EXERCISE REQUIREMENTS:
Render every line of the listing below as a numbered list, leaving out any blank lines.

[Excerpt from a dataset]
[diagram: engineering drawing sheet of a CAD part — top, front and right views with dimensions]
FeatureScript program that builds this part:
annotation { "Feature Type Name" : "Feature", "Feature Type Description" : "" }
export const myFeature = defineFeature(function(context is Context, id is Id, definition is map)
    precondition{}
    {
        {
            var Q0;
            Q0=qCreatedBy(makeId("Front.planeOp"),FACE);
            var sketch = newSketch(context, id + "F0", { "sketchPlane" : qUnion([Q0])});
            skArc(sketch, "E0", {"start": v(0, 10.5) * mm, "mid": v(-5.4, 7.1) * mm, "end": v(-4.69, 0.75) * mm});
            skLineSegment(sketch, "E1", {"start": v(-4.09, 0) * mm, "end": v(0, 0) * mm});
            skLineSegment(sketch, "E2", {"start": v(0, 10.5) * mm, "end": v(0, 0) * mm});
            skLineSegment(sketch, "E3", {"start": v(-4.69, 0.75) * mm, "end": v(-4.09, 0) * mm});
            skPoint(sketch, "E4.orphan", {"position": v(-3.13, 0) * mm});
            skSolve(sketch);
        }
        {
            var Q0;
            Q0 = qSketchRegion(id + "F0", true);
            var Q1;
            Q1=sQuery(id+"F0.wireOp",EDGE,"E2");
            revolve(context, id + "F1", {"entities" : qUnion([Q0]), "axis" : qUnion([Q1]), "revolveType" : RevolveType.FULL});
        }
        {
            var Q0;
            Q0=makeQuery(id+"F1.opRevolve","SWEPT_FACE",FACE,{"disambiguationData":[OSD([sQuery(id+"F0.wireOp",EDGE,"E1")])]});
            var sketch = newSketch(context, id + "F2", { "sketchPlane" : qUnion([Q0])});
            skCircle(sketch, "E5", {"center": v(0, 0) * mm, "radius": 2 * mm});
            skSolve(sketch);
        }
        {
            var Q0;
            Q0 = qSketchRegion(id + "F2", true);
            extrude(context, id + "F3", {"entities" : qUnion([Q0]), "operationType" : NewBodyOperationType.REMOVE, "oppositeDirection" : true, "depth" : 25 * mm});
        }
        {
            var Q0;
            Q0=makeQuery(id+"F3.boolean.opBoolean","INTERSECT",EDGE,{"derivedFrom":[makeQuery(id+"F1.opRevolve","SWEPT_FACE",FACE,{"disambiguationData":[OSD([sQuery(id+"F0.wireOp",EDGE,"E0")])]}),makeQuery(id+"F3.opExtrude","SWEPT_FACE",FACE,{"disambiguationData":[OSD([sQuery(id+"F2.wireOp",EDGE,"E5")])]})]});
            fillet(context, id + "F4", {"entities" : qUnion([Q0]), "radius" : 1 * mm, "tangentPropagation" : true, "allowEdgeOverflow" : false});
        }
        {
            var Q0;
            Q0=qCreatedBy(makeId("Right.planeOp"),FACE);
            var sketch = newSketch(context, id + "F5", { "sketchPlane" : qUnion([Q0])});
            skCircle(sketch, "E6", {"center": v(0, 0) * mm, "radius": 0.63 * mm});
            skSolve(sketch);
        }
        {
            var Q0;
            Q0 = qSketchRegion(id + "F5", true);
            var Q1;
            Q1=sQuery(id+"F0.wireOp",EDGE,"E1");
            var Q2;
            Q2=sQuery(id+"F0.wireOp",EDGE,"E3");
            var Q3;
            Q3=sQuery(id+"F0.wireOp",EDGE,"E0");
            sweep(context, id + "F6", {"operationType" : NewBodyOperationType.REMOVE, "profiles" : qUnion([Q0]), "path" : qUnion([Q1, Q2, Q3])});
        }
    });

WRITTEN ANSWER:
1. [diagram: engineering drawing sheet of a CAD part — top, front and right views with dimensions]
2. FeatureScript program that builds this part:
3. annotation { "Feature Type Name" : "Feature", "Feature Type Description" : "" }
4. export const myFeature = defineFeature(function(context is Context, id is Id, definition is map)
5.     precondition{}
6.     {
7.         {
8.             var Q0;
9.             Q0=qCreatedBy(makeId("Front.planeOp"),FACE);
10.             var sketch = newSketch(context, id + "F0", { "sketchPlane" : qUnion([Q0])});
11.             skArc(sketch, "E0", {"start": v(0, 10.5) * mm, "mid": v(-5.4, 7.1) * mm, "end": v(-4.69, 0.75) * mm});
12.             skLineSegment(sketch, "E1", {"start": v(-4.09, 0) * mm, "end": v(0, 0) * mm});
13.             skLineSegment(sketch, "E2", {"start": v(0, 10.5) * mm, "end": v(0, 0) * mm});
14.             skLineSegment(sketch, "E3", {"start": v(-4.69, 0.75) * mm, "end": v(-4.09, 0) * mm});
15.             skPoint(sketch, "E4.orphan", {"position": v(-3.13, 0) * mm});
16.             skSolve(sketch);
17.         }
18.         {
19.             var Q0;
20.             Q0 = qSketchRegion(id + "F0", true);
21.             var Q1;
22.             Q1=sQuery(id+"F0.wireOp",EDGE,"E2");
23.             revolve(context, id + "F1", {"entities" : qUnion([Q0]), "axis" : qUnion([Q1]), "revolveType" : RevolveType.FULL});
24.         }
25.         {
26.             var Q0;
27.             Q0=makeQuery(id+"F1.opRevolve","SWEPT_FACE",FACE,{"disambiguationData":[OSD([sQuery(id+"F0.wireOp",EDGE,"E1")])]});
28.             var sketch = newSketch(context, id + "F2", { "sketchPlane" : qUnion([Q0])});
29.             skCircle(sketch, "E5", {"center": v(0, 0) * mm, "radius": 2 * mm});
30.             skSolve(sketch);
31.         }
32.         {
33.             var Q0;
34.             Q0 = qSketchRegion(id + "F2", true);
35.             extrude(context, id + "F3", {"entities" : qUnion([Q0]), "operationType" : NewBodyOperationType.REMOVE, "oppositeDirection" : true, "depth" : 25 * mm});
36.         }
37.         {
38.             var Q0;
39.             Q0=makeQuery(id+"F3.boolean.opBoolean","INTERSECT",EDGE,{"derivedFrom":[makeQuery(id+"F1.opRevolve","SWEPT_FACE",FACE,{"disambiguationData":[OSD([sQuery(id+"F0.wireOp",EDGE,"E0")])]}),makeQuery(id+"F3.opExtrude","SWEPT_FACE",FACE,{"disambiguationData":[OSD([sQuery(id+"F2.wireOp",EDGE,"E5")])]})]});
40.             fillet(context, id + "F4", {"entities" : qUnion([Q0]), "radius" : 1 * mm, "tangentPropagation" : true, "allowEdgeOverflow" : false});
41.         }
42.         {
43.             var Q0;
44.             Q0=qCreatedBy(makeId("Right.planeOp"),FACE);
45.             var sketch = newSketch(context, id + "F5", { "sketchPlane" : qUnion([Q0])});
46.             skCircle(sketch, "E6", {"center": v(0, 0) * mm, "radius": 0.63 * mm});
47.             skSolve(sketch);
48.         }
49.         {
50.             var Q0;
51.             Q0 = qSketchRegion(id + "F5", true);
52.             var Q1;
53.             Q1=sQuery(id+"F0.wireOp",EDGE,"E1");
54.             var Q2;
55.             Q2=sQuery(id+"F0.wireOp",EDGE,"E3");
56.             var Q3;
57.             Q3=sQuery(id+"F0.wireOp",EDGE,"E0");
58.             sweep(context, id + "F6", {"operationType" : NewBodyOperationType.REMOVE, "profiles" : qUnion([Q0]), "path" : qUnion([Q1, Q2, Q3])});
59.         }
60.     });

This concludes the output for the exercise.